U.S. stocks rose on Friday as investors welcomed news that Egyptian President Hosni Mubarak resigned, easing concerns that have been weighing on the market for weeks.

As Mubarak stepped down, Egypt's vice president named a military council to run the country after 18 days of mass protests, state television said.

Market Vectors Egypt Index ETF rallied on the news, up 6.3 percent to $18.93.

The markets are clearly celebrating the end of Mubarak. I think that is a speculative thing to do -- it may work, and you may find out that it is way too soon to celebrate the crisis is over, said David Kotok, chief investment officer at Cumberland Advisors in Sarasota, Florida.

Domestically, the Obama administration declared the public-private housing finance model in place for the past four decades was dead but pledged to continue backing existing obligations of Fannie Mae and Freddie Mac .

Shares of mortgage insurers rose, with PMI Group
up 6.8 percent to $3.47 and Radian Group 13 percent higher at $8.00.

The Dow Jones industrial average <.DJI> was up 31.79 points, or 0.26 percent, at 12,261.08. The Standard & Poor's 500 Index <.SPX> was up 5.25 points, or 0.40 percent, at 1,327.12. The Nasdaq Composite Index <.IXIC> was up 8.87 points, or 0.32 percent, at 2,799.32.

On the S&P 500, the energy sector was the weakest performing after oil prices declined along with worries of possible oil production disruption in the Middle East.

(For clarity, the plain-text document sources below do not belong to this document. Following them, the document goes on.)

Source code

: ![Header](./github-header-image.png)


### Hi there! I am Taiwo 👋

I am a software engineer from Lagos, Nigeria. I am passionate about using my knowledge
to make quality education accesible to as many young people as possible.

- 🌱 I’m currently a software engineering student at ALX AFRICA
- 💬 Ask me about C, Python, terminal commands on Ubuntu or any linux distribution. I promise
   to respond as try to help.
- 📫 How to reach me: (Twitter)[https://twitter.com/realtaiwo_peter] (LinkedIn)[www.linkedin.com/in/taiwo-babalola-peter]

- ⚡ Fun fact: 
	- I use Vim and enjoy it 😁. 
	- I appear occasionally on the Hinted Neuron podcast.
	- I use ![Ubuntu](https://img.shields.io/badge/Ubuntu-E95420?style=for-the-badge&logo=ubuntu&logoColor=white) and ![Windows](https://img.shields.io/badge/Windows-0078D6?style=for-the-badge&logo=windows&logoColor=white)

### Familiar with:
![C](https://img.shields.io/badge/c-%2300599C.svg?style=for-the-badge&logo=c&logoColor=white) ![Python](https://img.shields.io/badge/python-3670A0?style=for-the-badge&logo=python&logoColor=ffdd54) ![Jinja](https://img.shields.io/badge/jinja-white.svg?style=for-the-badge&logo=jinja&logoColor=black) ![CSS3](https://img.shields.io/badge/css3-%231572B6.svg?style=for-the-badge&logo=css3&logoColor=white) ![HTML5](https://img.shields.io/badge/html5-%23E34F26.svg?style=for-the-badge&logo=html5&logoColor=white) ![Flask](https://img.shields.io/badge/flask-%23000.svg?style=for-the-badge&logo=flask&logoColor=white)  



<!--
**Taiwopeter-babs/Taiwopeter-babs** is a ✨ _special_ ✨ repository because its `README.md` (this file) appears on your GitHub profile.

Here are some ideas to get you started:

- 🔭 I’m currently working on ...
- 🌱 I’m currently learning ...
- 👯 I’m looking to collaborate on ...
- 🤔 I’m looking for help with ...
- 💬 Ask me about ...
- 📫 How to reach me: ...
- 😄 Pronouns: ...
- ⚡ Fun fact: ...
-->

One thing that has weighed on investor sentiment is that the price of oil would go up in the case of political turmoil, and Mubarak's leaving reduces that possibility, said Gary Thayer, chief macrostrategist at Wells Fargo in St. Louis, Missouri.

Crude oil prices declined on the news and we're seeing gold come off a little bit.

U.S. crude futures were down 0.6 percent to $86.22 a barrel.

The market was pressured from the open by escalating concerns over Egypt but later recovered on gains in financial and industrial shares.

The trend of investors buying on the dips has been seen frequently in the past few days, suggesting equities are positioned to rally further.